This week in math 10 we learned about integral exponents (negative exponents) and how to get rid of them.
To get rid of negative exponents you need to take the base and flip it.
Example: Whatever your variable or base is, it on it’s own is equal to itself over 1. You just don’t write it as such. So when you flip it, you take whatever is in the numerator, and move it to the denominator, or the other way around. This switch makes the exponent positive.
This same principle of moving a base with an integral exponent to the other position applies to solving other expressions as well. This includes expressions where there are bases/exponents in both the numerator and denominator.
Example: Using the same principle of moving a base with a negative exponent to the other position, we move our negative exponent from the numerator to the denominator, changing the negative to a positive, and then evaluating as you would a normal expression.
This week in math we learned how to convert entire radicals into mixed radicals.
First, find two factors of your radicand, one being a perfect square. Then you will have two radicals, one giving you a whole number, and the other not. This will give you your mixed radical.
Example: In this case you need to find a factor of 75 that is also a perfect square. 25 x 3 is equal to 75, and 25 is also a perfect square. Therefore you square root 25 and move the whole number to the outside of the radical. Therefore 5 x the square root of 3 is equal to the square root of 75.

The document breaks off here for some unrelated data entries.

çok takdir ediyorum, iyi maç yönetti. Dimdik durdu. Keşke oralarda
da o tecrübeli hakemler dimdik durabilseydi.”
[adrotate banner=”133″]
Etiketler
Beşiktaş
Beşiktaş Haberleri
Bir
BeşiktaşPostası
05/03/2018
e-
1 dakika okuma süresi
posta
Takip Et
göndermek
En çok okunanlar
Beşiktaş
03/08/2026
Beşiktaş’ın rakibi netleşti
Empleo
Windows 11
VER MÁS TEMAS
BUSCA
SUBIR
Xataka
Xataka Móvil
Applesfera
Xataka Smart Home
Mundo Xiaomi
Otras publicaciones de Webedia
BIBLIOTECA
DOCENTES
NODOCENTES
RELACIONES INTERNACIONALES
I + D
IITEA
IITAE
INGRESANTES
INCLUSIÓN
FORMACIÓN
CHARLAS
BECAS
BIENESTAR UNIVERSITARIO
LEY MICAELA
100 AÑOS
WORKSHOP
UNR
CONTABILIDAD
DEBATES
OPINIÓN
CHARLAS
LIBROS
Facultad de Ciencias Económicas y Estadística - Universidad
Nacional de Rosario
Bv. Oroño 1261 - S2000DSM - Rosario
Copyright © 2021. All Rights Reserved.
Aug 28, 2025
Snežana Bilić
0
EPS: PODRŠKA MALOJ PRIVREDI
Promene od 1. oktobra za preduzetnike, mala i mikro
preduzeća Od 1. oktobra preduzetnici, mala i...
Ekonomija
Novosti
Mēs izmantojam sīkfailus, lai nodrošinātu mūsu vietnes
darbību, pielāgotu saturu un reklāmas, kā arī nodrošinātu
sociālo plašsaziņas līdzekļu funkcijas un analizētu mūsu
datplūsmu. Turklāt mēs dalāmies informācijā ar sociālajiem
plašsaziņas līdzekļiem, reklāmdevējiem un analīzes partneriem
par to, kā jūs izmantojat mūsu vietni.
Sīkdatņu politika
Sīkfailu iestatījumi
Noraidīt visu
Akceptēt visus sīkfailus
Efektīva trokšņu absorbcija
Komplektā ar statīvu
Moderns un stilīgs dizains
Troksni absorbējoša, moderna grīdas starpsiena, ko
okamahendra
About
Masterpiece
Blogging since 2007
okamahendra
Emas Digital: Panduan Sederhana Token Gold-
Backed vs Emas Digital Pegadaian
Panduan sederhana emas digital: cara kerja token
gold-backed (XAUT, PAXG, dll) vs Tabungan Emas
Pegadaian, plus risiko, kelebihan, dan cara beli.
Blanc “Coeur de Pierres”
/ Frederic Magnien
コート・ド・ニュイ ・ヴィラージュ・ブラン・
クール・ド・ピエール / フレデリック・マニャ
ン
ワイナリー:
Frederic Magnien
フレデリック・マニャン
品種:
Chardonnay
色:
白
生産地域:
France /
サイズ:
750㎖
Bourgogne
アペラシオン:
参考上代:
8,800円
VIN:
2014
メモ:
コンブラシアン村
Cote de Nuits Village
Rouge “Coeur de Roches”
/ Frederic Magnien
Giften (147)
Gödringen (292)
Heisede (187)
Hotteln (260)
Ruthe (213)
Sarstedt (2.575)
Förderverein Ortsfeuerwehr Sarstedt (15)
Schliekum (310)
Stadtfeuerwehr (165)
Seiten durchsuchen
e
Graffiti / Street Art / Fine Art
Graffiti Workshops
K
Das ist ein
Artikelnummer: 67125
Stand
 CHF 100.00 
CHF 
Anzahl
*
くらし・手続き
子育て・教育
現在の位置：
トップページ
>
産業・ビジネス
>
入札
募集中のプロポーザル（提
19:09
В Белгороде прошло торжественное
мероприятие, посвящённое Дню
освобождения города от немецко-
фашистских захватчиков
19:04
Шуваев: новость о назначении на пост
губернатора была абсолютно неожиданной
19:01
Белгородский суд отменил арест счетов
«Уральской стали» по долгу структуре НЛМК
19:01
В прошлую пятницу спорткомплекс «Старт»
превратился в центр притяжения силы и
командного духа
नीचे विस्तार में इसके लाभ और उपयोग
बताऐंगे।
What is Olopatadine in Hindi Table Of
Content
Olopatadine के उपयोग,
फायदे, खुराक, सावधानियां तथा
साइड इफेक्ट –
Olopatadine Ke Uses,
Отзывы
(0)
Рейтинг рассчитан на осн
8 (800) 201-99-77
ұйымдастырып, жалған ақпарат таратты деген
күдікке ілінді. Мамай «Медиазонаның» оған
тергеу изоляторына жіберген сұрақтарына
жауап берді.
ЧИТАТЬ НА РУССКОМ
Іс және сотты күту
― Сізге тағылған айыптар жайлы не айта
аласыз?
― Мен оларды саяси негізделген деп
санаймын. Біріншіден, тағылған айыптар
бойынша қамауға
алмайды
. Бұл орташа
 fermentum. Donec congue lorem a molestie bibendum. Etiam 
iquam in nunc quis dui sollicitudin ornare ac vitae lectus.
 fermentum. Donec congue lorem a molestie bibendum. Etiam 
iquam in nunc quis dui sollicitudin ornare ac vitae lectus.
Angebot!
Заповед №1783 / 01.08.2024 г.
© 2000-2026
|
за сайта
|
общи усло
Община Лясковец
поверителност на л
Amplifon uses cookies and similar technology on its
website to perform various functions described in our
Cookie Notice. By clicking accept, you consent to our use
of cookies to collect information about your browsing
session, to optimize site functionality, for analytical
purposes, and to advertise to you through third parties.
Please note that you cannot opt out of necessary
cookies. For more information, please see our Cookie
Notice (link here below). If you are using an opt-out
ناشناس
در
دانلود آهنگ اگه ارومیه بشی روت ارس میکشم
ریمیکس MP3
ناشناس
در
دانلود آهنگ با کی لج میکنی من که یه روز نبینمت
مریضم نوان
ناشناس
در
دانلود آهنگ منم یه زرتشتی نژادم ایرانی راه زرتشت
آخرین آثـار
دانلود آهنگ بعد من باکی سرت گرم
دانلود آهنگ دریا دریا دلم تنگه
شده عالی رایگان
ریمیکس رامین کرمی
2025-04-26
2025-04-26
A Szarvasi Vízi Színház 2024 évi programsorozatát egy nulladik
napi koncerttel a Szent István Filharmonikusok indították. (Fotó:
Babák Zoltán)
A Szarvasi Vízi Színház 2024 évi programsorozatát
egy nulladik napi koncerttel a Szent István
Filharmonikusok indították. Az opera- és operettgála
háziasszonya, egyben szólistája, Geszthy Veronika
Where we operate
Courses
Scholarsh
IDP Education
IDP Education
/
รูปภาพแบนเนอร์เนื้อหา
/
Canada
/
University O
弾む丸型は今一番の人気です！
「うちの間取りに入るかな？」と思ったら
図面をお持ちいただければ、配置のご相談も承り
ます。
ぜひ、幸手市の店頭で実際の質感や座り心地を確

The same thing can be done with radicals which contain any index. Instead of finding a factor of the radicand that is a perfect square, you find a factor that is either a perfect cube, perfect 4th, etc. depending on the index.
Example: To simplify the cube root of 48, you first need to find a factor of 48 that is a perfect cube. 8 x 6 is equal to 48, and 8 is a perfect cube. You then cube root 8, and again move the number to the outside of the radical. So 2 x the cube root of 6 is equal to the cube root of 48.